Surgical resection is the standard treatment for anorectal fistula cancer and abdominoperineal resection is commonly performed [16]. One-third of resected cases were reported to be positive for resection margins, indicating the difficulty of radical resection in anorectal fistula cancer [1]. As it is not easy to determine the range of tumor infiltration intraoperatively, it is necessary to carefully examine the region to be resected using various preoperative imaging techniques before planning the surgery and to perform a wide local resection to avoid positive margins. Mucinous carcinoma, the main histological type of hemorrhoidal carcinoma, is known to have low sensitivity to chemotherapy [17, 18], but there have been several reported cases in which curative resection was performed after preoperative CRT for anorectal fistula carcinoma.
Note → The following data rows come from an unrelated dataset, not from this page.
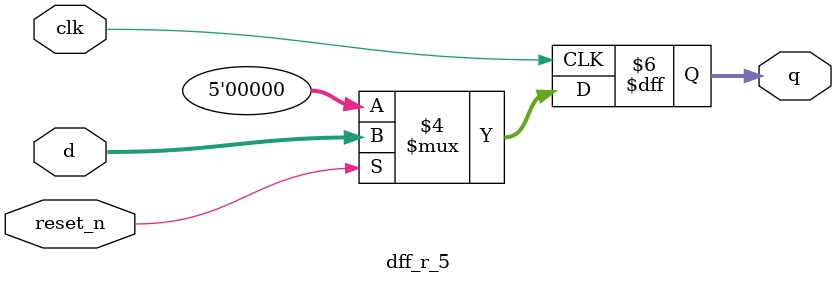
<source format=v>
module _dff(clk, reset_n, d, q); // Synchronous resettable D F/F
	input  d;
	input clk,reset_n;
	output reg q;
	
	always @(posedge clk)
		begin
		if(reset_n == 0)
			q = 0;
		else
			q = d;
		end
endmodule

module dff8_r(d,reset_n,clk, q);// 8bit synchronous resettable D F/F 
	input [7:0] d;
	input reset_n, clk;
	output reg [7:0] q;
	
	always @(posedge clk)
		begin
		if(reset_n == 0) q = 0;
		else q <= d;
		end

endmodule

module _dff_r_en(clk, reset_n, en , d, q); // Asynchornous resettable enable D F/F
	input clk,reset_n, en,d;
	output reg q;
	
	always@(posedge clk or negedge reset_n) 
	begin
			if(reset_n == 0)	q<=1'b0;
			else if(en)		q<=d;
			else				q<=q;
	end
endmodule

module dff32_r_en_c(d,reset_n,clk,en,op_clear,q);//32bit asynchronous resettable D F/F with op_clear
	input [31:0]d;
	input reset_n, clk,op_clear,en;
	output reg [31:0]q;
	
	always @(posedge clk or negedge reset_n or posedge op_clear)
		begin
		if(reset_n == 0 || op_clear == 1) q = 0;
		else if(en != 1)
			q<=q;
		else q <= d;
		end
endmodule

module dff32_r_en(clk, reset_n, en, d, q);//32bit asynchronous resettable D F/F
	input reset_n, clk, en;
	input [31:0] d;
	output reg [31:0] q;
	
	always @(posedge clk or negedge reset_n)
		begin
		if(reset_n == 0) q = 0;
		else if(en != 1)
			q<=q;
		else q <= d;
		end
endmodule

module dff9_r(d,reset_n,clk, q);// 9bit asynchronous resettable D F/F 
	input [8:0] d;
	input reset_n, clk;
	output reg [8:0] q;
	
	always @(posedge clk or negedge reset_n)
		begin
		if(reset_n == 0) q = 0;
		else q <= d;
		end

endmodule

module dff32_r_en_c2(d,reset_n,clk,en,op_clear,q); // 32bit asynchornous resettable with D F/F with op_clear
	input [31:0]d;
	input reset_n, clk,op_clear,en;
	output reg [31:0]q;
	
	always @(posedge clk or negedge reset_n or posedge op_clear)
		begin
		if(reset_n == 1'b0 || op_clear == 1'b1) q = 32'h0000;
		else if(en != 1'b1)
			q<=32'h0000;
		else q = d;
		end

endmodule

module dff32_r_en_c3(d,reset_n,clk,en,op_clear,q); // 32bit asynchornous resettable with D F/F with op_clear
	input [31:0]d;
	input reset_n, clk,op_clear,en;
	output reg [31:0]q;
	
	always @(negedge clk or negedge reset_n or posedge op_clear)  // negedge 
		begin
		if(reset_n == 1'b0 || op_clear == 1'b1) q = 32'h0000;
		else if(en != 1'b1)
			q<=32'h0000;
		else q = d;
		end

endmodule

module dff32_r_c(d,reset_n,clk,op_clear,q);// 32bit asynchronous resettable D F/F with op_clear
	input [31:0]d;
	input reset_n, clk,op_clear;
	output reg [31:0]q;
	
	always @(posedge clk or negedge reset_n)
		begin
		if(reset_n == 1'b0) q = 32'h0000;
		else if(op_clear == 1'b1) q=32'h0000;
		else q = d;
		end

endmodule

module dff32_r(d,reset_n,clk,q);// 32bit synchronous resettable D F/F
	input [31:0]d;
	input reset_n, clk;
	output reg [31:0]q;
	
	always @(posedge clk)
		begin
		if(reset_n == 1'b0) q = 32'h0000;
		else q = d;
		end

endmodule


module dff5_r(d,reset_n,clk,q);// 5bit asynchronous resettable D F/F
	input [4:0]d;
	input reset_n, clk;
	output reg [4:0]q;
	
	always @(posedge clk or negedge reset_n)
		begin
		if(reset_n == 1'b0)
			q = 5'b0000;
		else 
			q = d;
		end

endmodule

module dff4_r(d,reset_n,clk,q);// 4bit synchronous resettable D F/F
	input [3:0]d;
	input reset_n, clk;
	output reg [3:0]q;
	
	always @(posedge clk)
		begin
		if(reset_n == 0)
			q = 0;
		else 
			q = d;
		end

endmodule

module dff3_r(d,reset_n,clk,q);//3bit asynchronous resettable D F/F
	input [2:0]d;
	input reset_n, clk;
	output reg [2:0]q;
	
	always @(posedge clk or negedge reset_n)
		begin
		if(reset_n == 1'b0)
			q = 3'b000;
		else
			q = d;
		end

endmodule

module dff2_r(d,q,clk,reset_n);// 2bit asynchronous resettable D F/F
	input  [1:0]d;
	input clk,reset_n;
	output reg [1:0]q;
	
	always @(posedge clk or negedge reset_n)
		begin
		if(reset_n == 1'b0)
			q = 2'b0;
		else
			q = d;
		end
endmodule

module dff_r_5(d,q,clk,reset_n);// 5bit synchronous resettable D F/F
	input [4:0] d;
	input clk,reset_n;
	output reg [4:0]q;
	
	always @(posedge clk)
		begin
		if(reset_n == 1'b0)
			q = 5'b0;
		else
			q = d;
		end
endmodule

</source>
Positive resection margins were reported in 14% of patients who were treated with preoperative CRT, and preoperative CRT may be useful to ensure negative resection margins [19]. In our case, even though the tumor had slightly shrunk on MRI with stable disease as defined by the revised RECIST guidelines (version 1.1) [3], curative resection was performed with extensive resection including the penis. Given that the floating carcinomas within the mucinous nodules were markedly reduced compared to the biopsy findings, preoperative CRT may have contributed to the negative resection margins. No large-scale trials have examined the efficacy of preoperative CRT for anorectal fistula cancer, and there are many factors to be considered, such as irradiation modalities, irradiation range, and chemotherapy regimen. In our case, we introduced the regimen that we generally apply to locally advanced rectal cancer. Considering the local control effect of preoperative CRT for rectal cancer, preoperative CRT for anorectal fistula cancer is expected to improve the negative margins, local control, and prognosis.

Conclusion

We reported a case of curative resection after preoperative chemoradiotherapy for anorectal fistula cancer with extensive invasion that was diagnosed during the course of CD. Surgical resection is the primary treatment for anorectal fistula cancer, but extensive resection is often required. In addition, positive resection margins and local recurrence are frequent. An accumulation of cases is needed to reveal the usefulness of preoperative CRT for local control of anorectal fistula cancer associated with CD.